KATRINA’S TRUANCY PROBLEM
Nearly 20,000 young evacuees are in area schools. But many families are too overwhelmed to focus on keeping them there.
— reported by the Houston Chronicle
Houston-area schools have taken in nearly 20,000 evacuee children since Hurricane Katrina struck Aug. 29 and Hurricane Rita three weeks later. But no one can say how many families exist who, perhaps overwhelmed by their circumstances, are struggling with some basic needs while neglecting another one: education.
“The combination of everything the kids have gone through — all the complexities in moving to the city, the standards being so much higher (in Texas), them being so far behind and them missing so much school — yes, I think there is going to be a huge dropout situation,” warned Gary Robichaux, principal of New Orleans West, or NOW, College Preparatory School, which opened in Houston several weeks after Katrina. “And especially the kids that stay in Houston. This might end up being an issue for Houston.”
Immediately after the hurricanes, city and school officials were diligent about encouraging evacuee parents to enroll their children as soon as possible to give them a sense of normalcy and to make sure they didn’t fall behind, said City Councilman Adrian Garcia, who chairs the council’s Public Safety Committee.
Reports of fights between Houston and New Orleans students caused some anxiety in parents, he added, “and now that things have settled down a bit it is imperative that the families continue to support the process that we put in place to make sure that the kids continue with education and make sure they are enrolled and are in school.”
Garcia said both students and their parent or guardian could be subject to truancy tickets or daytime curfew tickets.

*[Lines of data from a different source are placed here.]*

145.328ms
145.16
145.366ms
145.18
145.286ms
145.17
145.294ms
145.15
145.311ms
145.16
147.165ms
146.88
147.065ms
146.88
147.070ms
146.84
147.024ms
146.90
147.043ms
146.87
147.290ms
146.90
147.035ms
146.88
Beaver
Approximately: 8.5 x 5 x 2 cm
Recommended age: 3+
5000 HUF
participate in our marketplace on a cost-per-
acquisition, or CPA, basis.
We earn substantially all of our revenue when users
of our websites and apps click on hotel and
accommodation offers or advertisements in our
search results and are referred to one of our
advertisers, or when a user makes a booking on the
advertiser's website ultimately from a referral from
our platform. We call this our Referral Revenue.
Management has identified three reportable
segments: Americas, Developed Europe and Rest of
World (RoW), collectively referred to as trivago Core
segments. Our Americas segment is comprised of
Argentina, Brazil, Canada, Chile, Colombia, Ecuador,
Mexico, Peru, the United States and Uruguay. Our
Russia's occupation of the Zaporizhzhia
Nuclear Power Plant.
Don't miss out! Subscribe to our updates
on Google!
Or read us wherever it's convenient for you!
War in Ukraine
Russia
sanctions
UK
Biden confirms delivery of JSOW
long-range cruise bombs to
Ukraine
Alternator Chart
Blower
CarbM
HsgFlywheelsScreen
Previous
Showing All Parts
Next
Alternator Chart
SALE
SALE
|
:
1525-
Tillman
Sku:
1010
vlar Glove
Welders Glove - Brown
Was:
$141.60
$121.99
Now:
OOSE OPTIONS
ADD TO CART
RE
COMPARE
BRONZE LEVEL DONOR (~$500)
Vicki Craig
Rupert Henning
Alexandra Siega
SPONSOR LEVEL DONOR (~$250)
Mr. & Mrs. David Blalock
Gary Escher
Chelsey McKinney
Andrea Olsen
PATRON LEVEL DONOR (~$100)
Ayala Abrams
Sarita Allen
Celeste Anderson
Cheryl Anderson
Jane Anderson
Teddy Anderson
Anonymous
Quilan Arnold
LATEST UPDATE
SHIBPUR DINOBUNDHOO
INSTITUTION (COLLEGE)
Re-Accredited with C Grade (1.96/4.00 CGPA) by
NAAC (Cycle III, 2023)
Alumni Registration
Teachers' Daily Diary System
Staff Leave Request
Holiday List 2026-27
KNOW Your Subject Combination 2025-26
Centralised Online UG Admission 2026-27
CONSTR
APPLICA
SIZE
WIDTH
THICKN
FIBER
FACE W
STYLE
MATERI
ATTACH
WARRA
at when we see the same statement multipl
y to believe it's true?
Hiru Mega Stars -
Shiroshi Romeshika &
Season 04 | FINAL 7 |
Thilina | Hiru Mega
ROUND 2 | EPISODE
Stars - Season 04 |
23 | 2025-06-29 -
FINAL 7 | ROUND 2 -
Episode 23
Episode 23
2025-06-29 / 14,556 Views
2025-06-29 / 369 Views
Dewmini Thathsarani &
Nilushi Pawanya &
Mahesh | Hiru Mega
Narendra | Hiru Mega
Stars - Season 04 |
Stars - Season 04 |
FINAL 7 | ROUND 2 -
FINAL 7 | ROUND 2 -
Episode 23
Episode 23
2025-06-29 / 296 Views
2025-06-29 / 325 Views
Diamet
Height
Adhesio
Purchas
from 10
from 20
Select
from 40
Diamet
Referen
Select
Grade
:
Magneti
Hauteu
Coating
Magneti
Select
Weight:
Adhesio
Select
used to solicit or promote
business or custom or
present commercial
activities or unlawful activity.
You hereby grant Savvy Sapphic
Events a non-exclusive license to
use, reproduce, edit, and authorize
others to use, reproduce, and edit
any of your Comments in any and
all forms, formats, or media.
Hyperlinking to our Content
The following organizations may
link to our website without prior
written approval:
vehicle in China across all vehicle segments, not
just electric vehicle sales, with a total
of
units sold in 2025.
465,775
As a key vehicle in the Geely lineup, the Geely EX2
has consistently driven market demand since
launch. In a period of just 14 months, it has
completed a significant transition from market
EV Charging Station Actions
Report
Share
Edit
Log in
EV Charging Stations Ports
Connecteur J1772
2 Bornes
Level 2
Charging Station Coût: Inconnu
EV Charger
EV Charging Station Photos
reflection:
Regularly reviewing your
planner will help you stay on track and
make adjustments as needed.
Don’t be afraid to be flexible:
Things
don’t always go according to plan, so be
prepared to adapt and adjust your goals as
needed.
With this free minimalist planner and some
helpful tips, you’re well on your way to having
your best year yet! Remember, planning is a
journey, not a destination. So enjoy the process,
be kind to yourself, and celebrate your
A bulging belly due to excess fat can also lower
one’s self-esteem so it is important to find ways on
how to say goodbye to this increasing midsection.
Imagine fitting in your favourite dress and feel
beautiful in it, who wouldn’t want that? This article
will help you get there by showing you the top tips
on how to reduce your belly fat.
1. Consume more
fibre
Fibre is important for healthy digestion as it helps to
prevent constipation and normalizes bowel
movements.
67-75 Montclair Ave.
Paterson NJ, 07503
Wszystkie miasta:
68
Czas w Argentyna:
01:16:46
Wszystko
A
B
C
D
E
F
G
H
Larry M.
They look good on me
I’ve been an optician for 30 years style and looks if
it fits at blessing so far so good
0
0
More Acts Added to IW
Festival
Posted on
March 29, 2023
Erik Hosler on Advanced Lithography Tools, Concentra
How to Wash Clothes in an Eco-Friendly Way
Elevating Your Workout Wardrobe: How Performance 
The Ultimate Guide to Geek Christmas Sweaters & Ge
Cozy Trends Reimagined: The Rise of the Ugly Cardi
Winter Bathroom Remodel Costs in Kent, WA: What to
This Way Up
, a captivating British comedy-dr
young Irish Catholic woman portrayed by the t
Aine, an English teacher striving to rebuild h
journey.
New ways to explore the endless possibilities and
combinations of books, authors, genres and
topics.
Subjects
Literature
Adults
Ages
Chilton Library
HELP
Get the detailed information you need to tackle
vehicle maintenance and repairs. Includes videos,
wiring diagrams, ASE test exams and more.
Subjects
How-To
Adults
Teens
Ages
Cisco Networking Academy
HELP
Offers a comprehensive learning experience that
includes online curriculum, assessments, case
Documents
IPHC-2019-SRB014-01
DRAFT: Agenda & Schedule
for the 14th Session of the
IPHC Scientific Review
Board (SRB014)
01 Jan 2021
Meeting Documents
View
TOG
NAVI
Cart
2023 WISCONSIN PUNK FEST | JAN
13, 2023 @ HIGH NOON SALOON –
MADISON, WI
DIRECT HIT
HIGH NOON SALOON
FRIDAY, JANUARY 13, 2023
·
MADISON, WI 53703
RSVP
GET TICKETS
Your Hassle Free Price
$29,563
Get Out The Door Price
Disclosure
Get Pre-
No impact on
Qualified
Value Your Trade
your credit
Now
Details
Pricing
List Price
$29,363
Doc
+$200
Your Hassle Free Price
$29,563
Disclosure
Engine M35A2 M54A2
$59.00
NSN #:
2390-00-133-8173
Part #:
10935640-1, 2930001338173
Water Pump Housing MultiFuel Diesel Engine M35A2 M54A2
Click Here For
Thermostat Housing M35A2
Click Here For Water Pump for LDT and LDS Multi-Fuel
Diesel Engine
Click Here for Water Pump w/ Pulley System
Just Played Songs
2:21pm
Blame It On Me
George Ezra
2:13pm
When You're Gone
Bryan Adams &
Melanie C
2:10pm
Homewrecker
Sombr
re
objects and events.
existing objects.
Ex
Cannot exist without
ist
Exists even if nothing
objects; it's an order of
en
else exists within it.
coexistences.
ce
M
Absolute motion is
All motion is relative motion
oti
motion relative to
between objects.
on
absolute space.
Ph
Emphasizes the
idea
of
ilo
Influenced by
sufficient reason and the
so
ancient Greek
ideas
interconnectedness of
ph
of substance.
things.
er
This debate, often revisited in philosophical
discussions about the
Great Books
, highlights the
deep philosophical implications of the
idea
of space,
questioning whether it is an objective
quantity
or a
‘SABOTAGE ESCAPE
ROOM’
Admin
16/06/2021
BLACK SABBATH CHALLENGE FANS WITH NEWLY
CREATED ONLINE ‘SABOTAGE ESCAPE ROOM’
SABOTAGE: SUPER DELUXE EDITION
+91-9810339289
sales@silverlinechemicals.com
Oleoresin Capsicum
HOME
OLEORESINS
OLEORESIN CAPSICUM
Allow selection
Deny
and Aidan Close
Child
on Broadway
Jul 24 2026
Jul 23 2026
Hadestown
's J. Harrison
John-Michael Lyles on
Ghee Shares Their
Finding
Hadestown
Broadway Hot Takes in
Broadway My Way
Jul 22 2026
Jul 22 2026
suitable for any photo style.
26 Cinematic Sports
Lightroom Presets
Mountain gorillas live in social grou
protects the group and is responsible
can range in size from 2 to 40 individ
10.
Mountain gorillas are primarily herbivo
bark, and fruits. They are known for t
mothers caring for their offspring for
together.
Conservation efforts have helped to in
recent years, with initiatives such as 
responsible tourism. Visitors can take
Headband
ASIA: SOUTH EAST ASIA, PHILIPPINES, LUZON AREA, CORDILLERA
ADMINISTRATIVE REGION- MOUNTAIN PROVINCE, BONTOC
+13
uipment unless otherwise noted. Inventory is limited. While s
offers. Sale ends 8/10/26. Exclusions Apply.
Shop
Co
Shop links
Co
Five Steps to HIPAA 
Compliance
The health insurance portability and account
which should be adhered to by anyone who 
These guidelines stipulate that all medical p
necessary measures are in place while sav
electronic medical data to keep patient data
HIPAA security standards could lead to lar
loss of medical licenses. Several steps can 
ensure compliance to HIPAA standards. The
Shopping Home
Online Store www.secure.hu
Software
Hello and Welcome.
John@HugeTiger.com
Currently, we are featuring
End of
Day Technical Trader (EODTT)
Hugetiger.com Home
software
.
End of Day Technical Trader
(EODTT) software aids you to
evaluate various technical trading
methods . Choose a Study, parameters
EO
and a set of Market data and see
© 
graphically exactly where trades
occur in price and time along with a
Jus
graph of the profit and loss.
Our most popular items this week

HISD spokesman Terry Abbott said dropout prevention and attendance specialists do receive referrals from schools about evacuee children who may not be attending school. Although he did not provide specific numbers of referrals made, Abbott said officials work to get those students back into school.
Harris County Judge Robert Eckels said the truancy issue has not gotten more attention, because getting people into more permanent housing is still the primary concern. After immediate needs are met, he said, “the challenge is in identifying people and helping them adjust.”